**GIVEN REQUEST:**
Format the part that opens with the line containing "common name: Muskrat" and closes with the end of the rows as a two-column CSV with the columns field and value, giving one CSV line for each row. Put each of the two entries in a single quoted field, with any line breaks turned into spaces.

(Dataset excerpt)

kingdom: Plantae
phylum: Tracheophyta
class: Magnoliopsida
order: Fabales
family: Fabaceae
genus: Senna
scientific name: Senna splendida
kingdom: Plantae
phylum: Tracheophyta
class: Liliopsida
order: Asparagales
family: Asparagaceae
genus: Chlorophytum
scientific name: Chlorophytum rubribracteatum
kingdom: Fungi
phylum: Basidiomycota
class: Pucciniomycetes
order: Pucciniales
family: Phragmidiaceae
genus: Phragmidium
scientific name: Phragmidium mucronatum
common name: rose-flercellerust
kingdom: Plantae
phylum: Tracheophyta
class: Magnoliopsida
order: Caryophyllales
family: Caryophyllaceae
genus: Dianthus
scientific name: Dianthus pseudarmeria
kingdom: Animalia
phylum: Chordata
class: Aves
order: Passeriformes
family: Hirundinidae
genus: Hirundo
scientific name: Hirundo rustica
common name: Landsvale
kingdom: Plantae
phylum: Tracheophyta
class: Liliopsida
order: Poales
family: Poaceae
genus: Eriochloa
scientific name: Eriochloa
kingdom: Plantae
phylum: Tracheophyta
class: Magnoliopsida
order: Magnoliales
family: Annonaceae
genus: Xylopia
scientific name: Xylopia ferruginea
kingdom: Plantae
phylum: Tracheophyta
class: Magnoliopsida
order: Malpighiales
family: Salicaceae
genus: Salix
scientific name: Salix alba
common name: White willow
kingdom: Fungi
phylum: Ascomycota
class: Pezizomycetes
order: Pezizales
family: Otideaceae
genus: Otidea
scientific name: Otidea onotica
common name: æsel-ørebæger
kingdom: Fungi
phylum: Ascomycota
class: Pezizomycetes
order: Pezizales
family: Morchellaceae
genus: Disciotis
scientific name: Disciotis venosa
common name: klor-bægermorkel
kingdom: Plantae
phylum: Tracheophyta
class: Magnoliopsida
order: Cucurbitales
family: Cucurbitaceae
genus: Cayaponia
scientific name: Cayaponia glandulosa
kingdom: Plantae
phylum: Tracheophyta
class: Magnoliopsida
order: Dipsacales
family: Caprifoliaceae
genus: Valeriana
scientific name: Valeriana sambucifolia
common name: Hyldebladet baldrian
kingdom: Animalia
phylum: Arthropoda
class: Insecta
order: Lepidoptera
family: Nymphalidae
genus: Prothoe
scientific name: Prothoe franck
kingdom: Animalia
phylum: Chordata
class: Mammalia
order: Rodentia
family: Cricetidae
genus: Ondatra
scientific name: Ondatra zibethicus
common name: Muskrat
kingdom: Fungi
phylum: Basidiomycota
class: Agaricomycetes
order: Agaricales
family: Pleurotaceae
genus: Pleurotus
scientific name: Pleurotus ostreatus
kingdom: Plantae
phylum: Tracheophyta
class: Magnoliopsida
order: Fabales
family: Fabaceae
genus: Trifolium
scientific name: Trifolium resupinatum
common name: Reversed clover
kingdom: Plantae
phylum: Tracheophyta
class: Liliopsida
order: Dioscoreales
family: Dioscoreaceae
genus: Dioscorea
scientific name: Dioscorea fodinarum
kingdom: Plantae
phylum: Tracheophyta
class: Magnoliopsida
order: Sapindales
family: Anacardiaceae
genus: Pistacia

**SOLVED PROBLEM:**
field,value
"common name:","Muskrat"
"kingdom:","Fungi"
"phylum:","Basidiomycota"
"class:","Agaricomycetes"
"order:","Agaricales"
"family:","Pleurotaceae"
"genus:","Pleurotus"
"scientific name:","Pleurotus ostreatus"
"kingdom:","Plantae"
"phylum:","Tracheophyta"
"class:","Magnoliopsida"
"order:","Fabales"
"family:","Fabaceae"
"genus:","Trifolium"
"scientific name:","Trifolium resupinatum"
"common name:","Reversed clover"
"kingdom:","Plantae"
"phylum:","Tracheophyta"
"class:","Liliopsida"
"order:","Dioscoreales"
"family:","Dioscoreaceae"
"genus:","Dioscorea"
"scientific name:","Dioscorea fodinarum"
"kingdom:","Plantae"
"phylum:","Tracheophyta"
"class:","Magnoliopsida"
"order:","Sapindales"
"family:","Anacardiaceae"
"genus:","Pistacia"